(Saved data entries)
------------

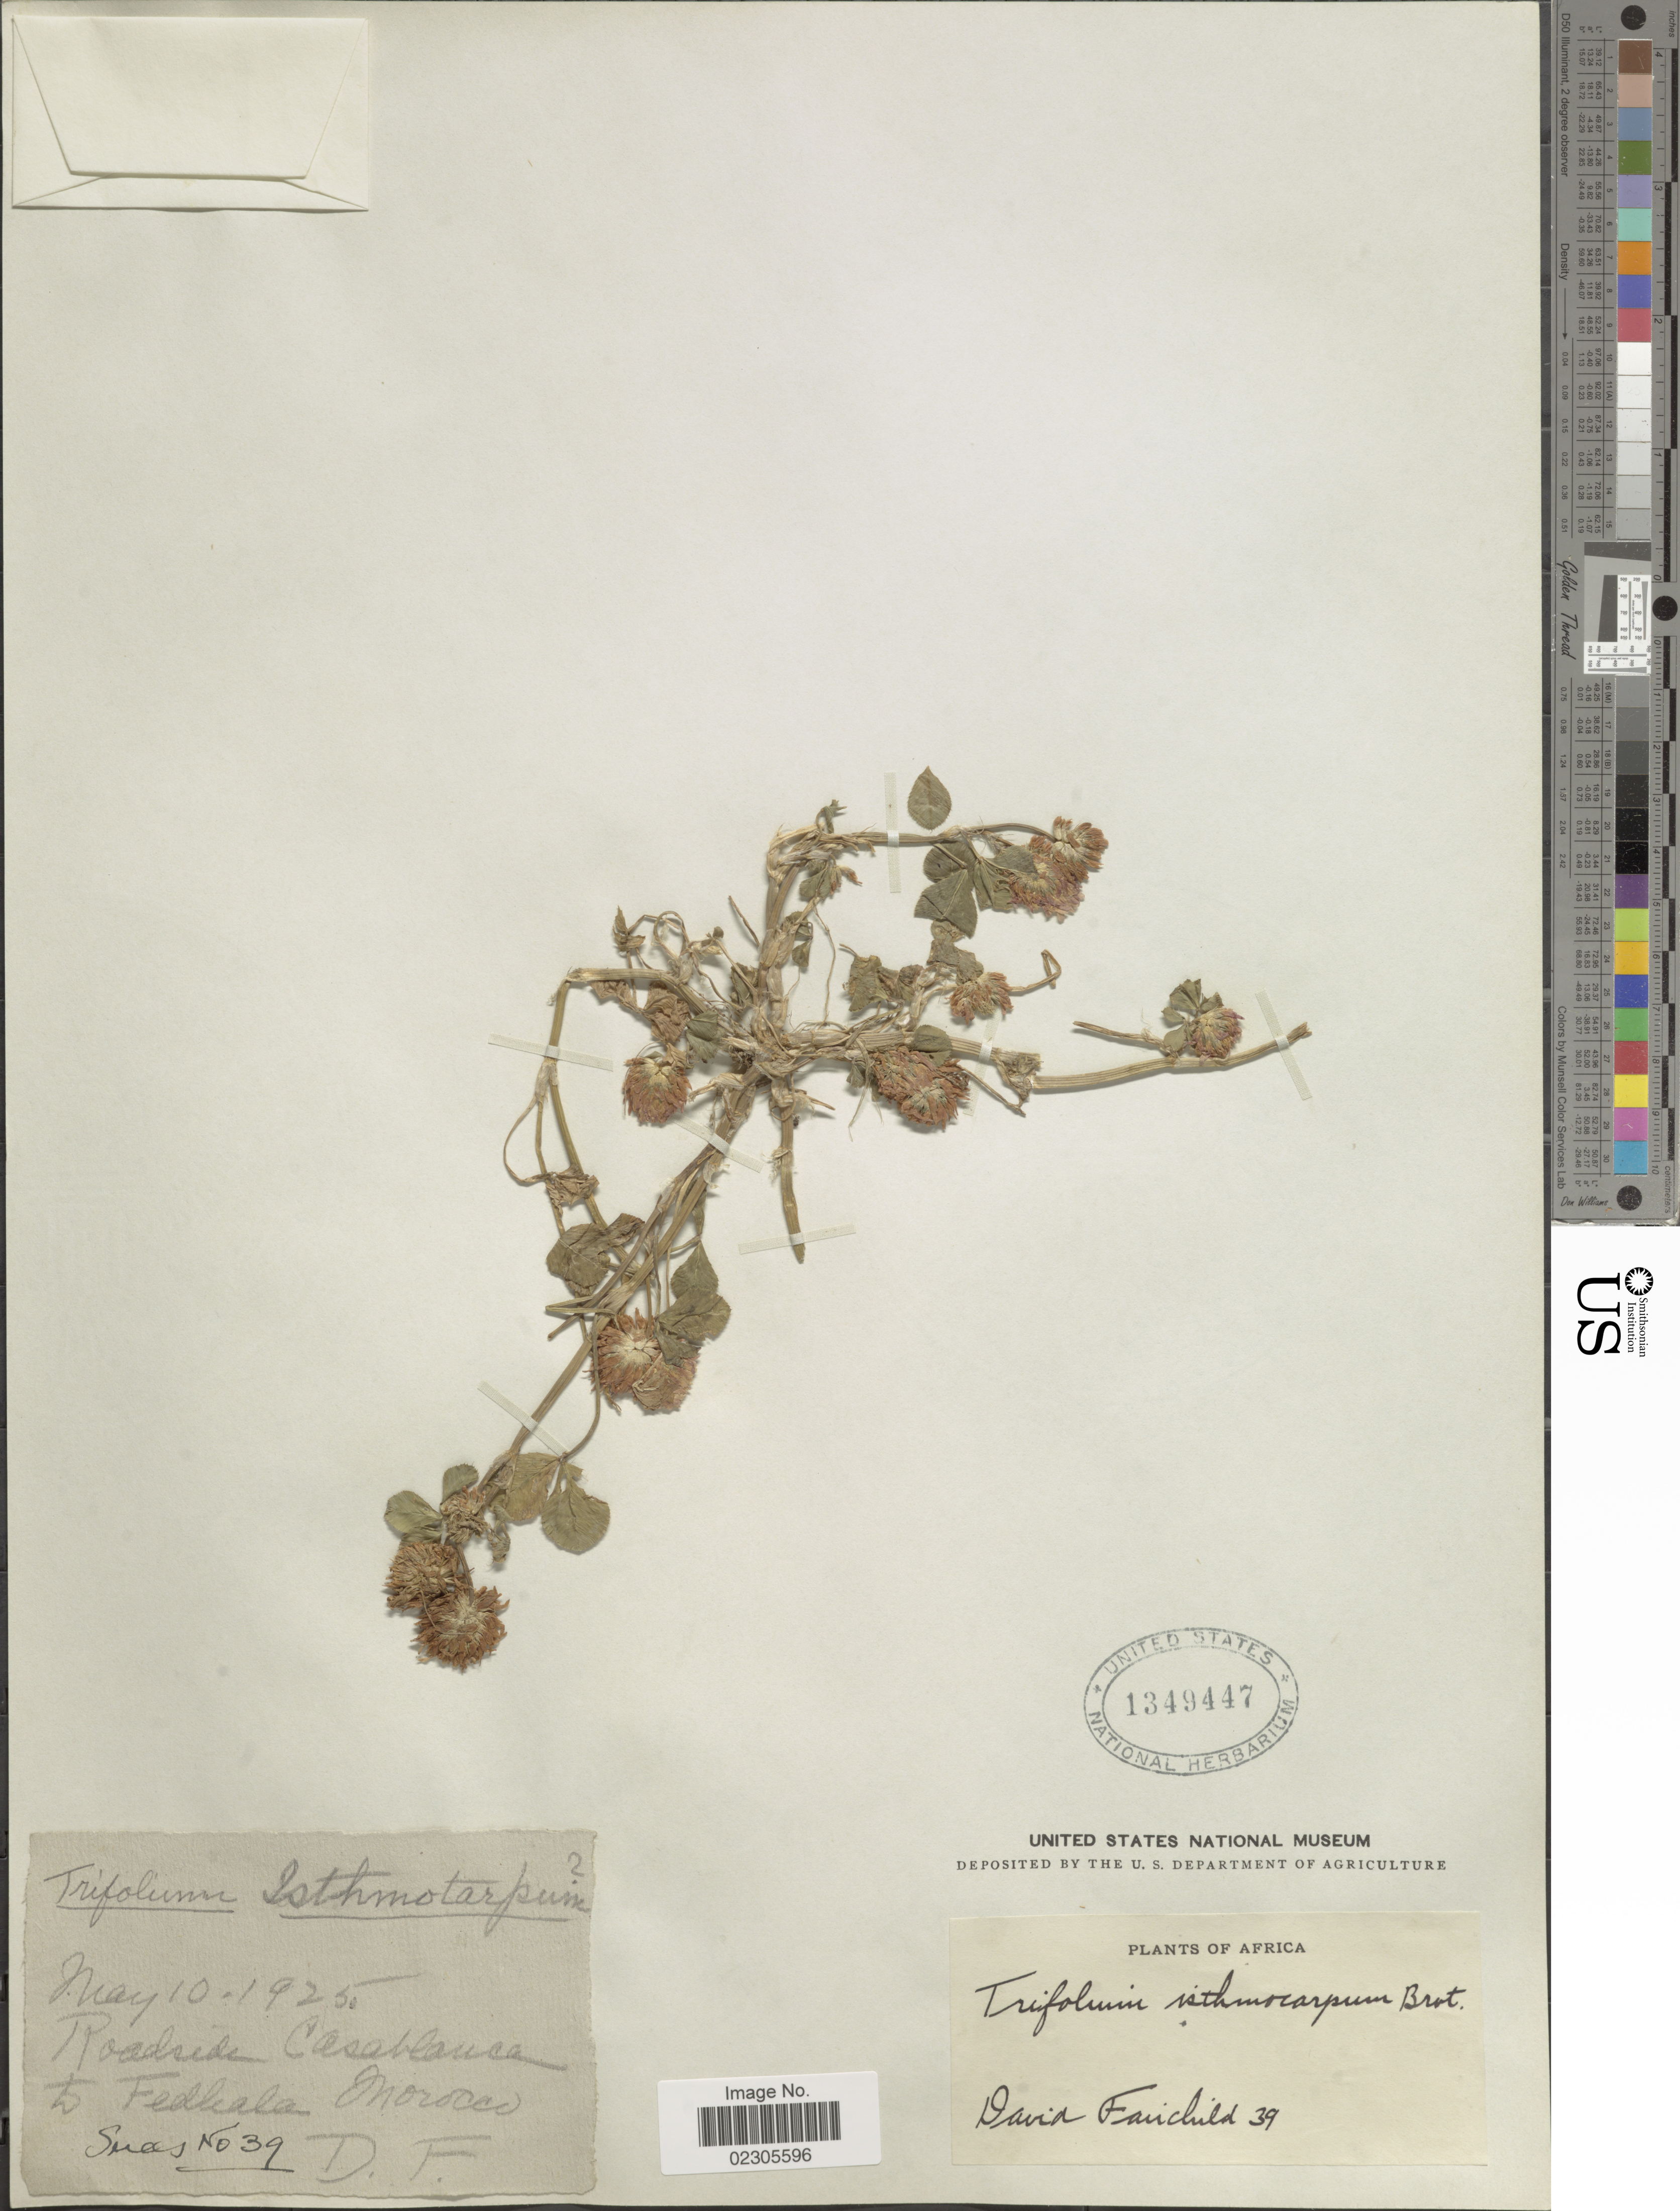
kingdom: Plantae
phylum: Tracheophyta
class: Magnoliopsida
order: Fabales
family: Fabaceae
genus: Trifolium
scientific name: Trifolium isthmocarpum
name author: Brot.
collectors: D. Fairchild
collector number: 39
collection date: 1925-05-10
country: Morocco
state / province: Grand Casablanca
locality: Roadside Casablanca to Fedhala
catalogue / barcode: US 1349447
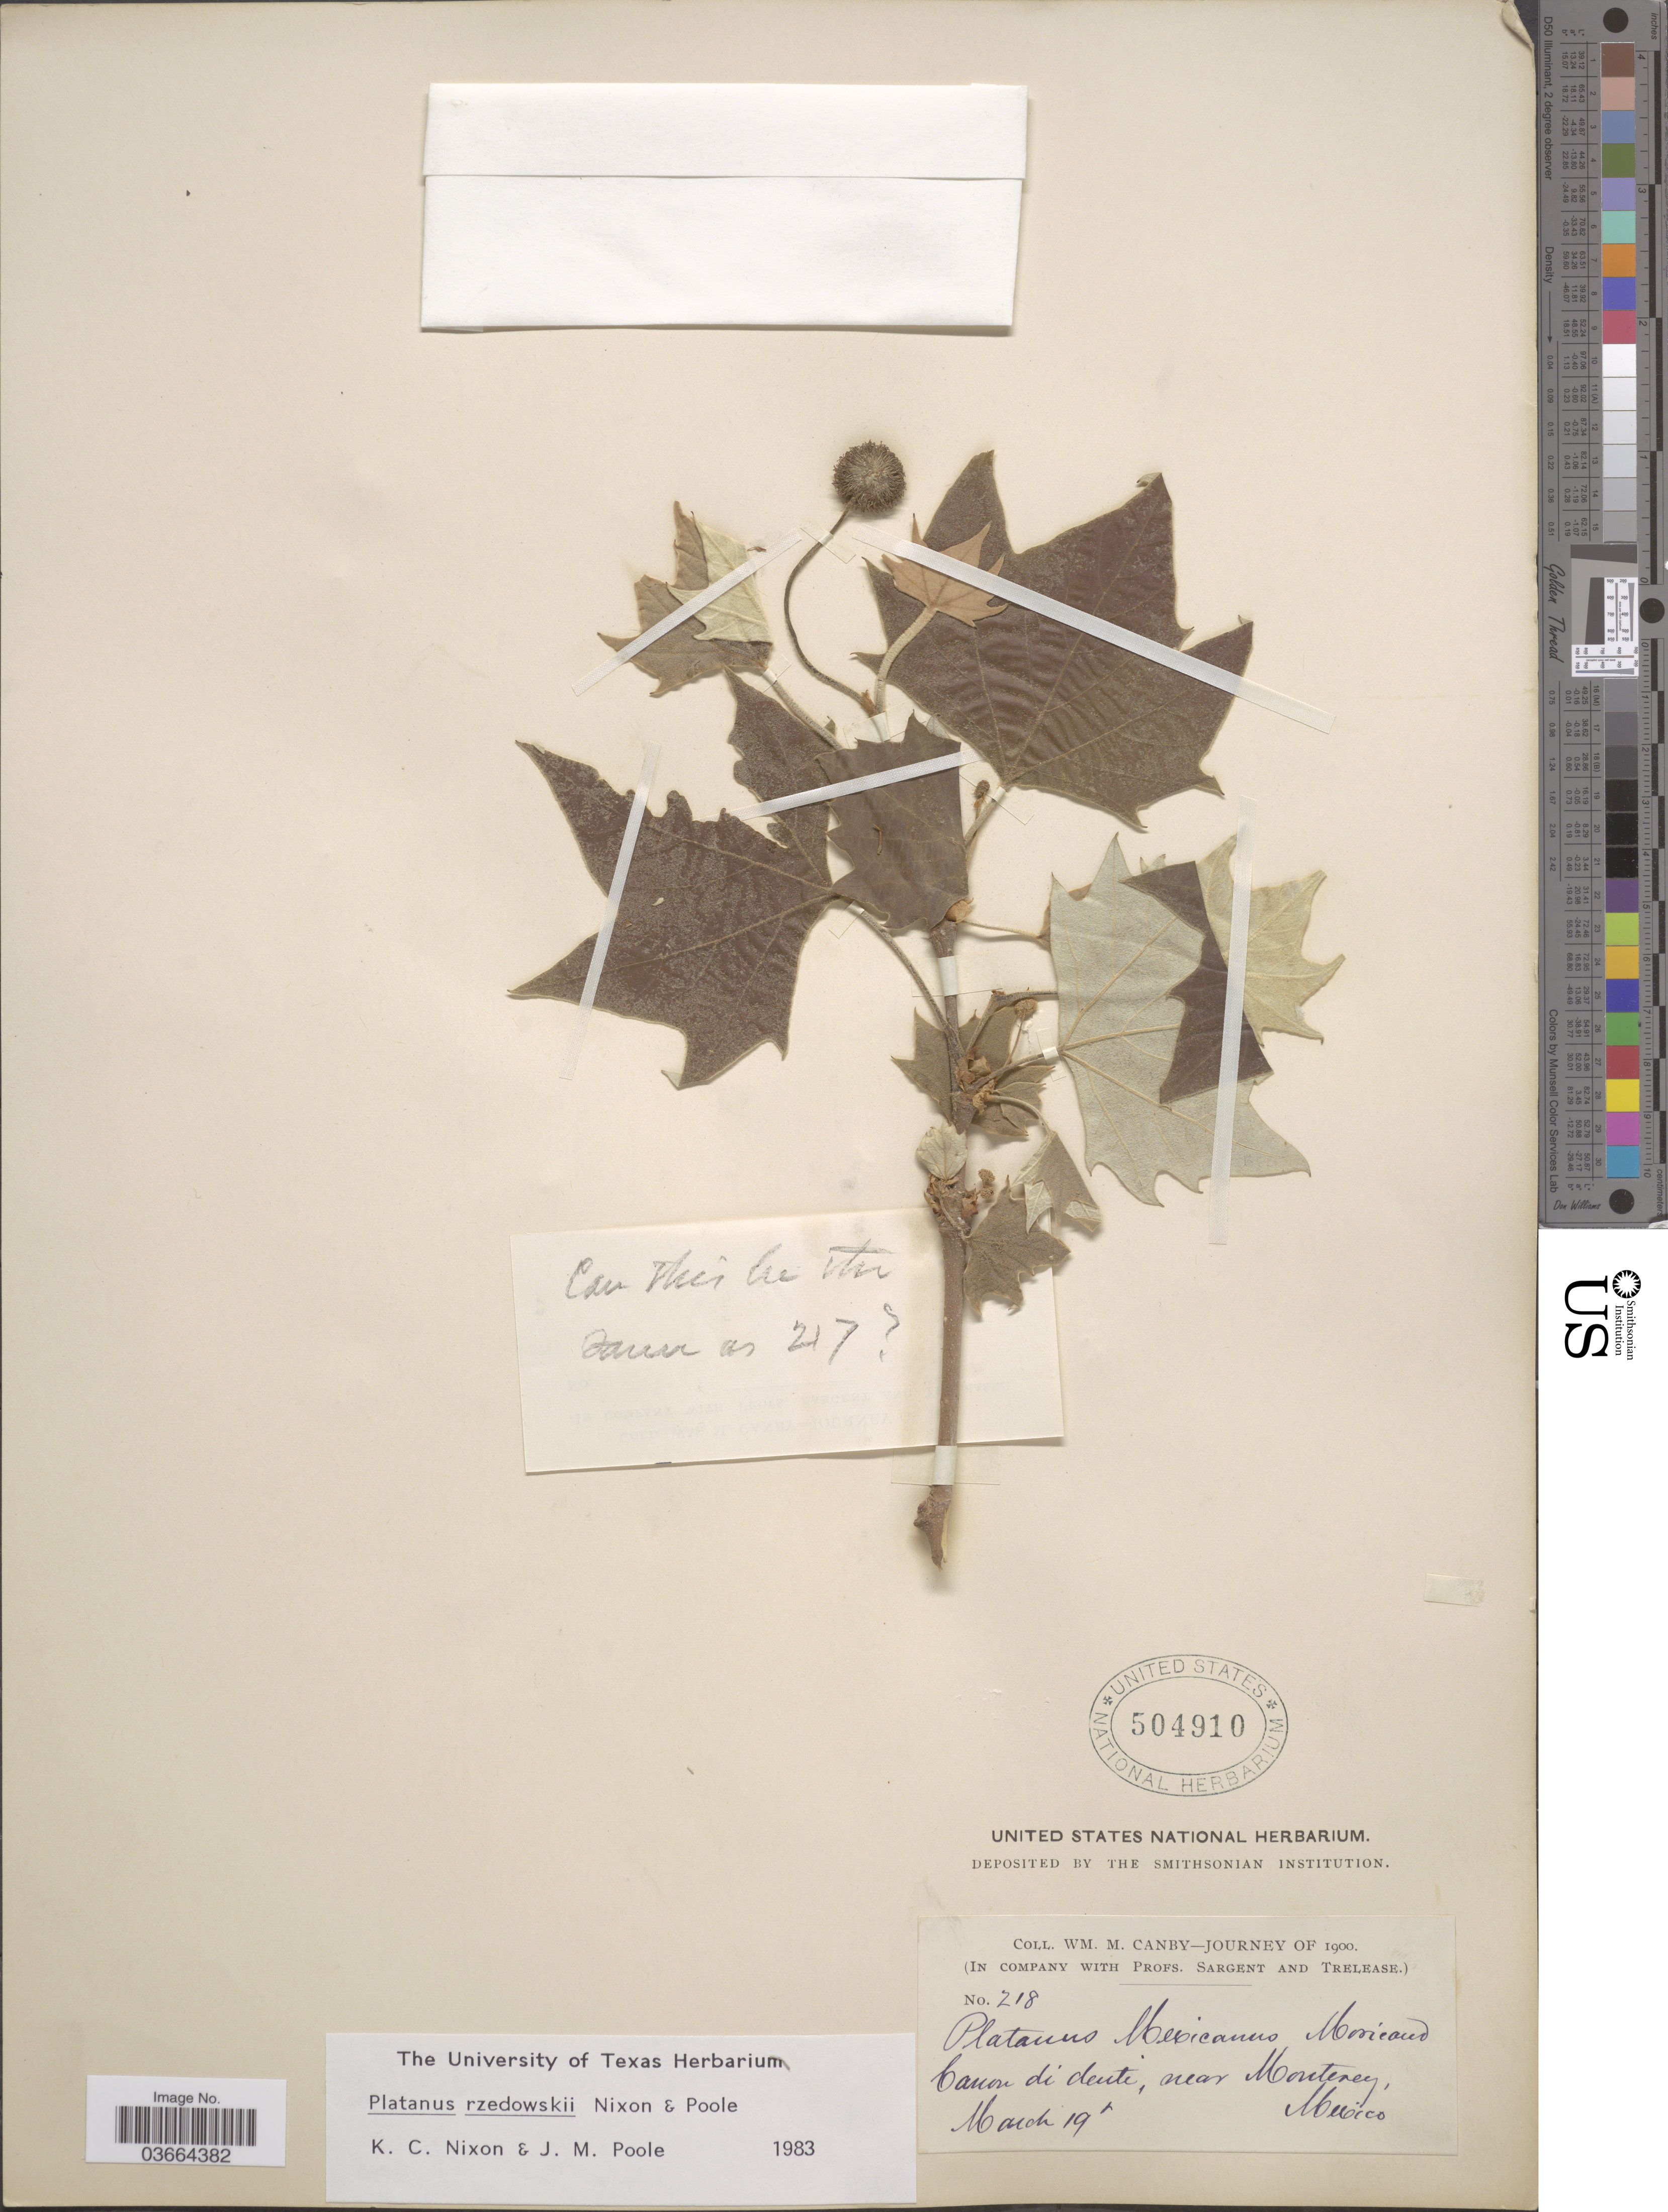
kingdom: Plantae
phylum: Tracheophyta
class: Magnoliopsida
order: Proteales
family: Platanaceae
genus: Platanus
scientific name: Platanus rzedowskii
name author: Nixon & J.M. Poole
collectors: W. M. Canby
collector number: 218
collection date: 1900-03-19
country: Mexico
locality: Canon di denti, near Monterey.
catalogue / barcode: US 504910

------------

▶ TASK BRIEF
Duplicate every line of the records above word for word, omitting the pictures from your answer.

▶ ANSWER
kingdom: Plantae
phylum: Tracheophyta
class: Magnoliopsida
order: Fabales
family: Fabaceae
genus: Trifolium
scientific name: Trifolium isthmocarpum
name author: Brot.
collectors: D. Fairchild
collector number: 39
collection date: 1925-05-10
country: Morocco
state / province: Grand Casablanca
locality: Roadside Casablanca to Fedhala
catalogue / barcode: US 1349447
kingdom: Plantae
phylum: Tracheophyta
class: Magnoliopsida
order: Proteales
family: Platanaceae
genus: Platanus
scientific name: Platanus rzedowskii
name author: Nixon & J.M. Poole
collectors: W. M. Canby
collector number: 218
collection date: 1900-03-19
country: Mexico
locality: Canon di denti, near Monterey.
catalogue / barcode: US 504910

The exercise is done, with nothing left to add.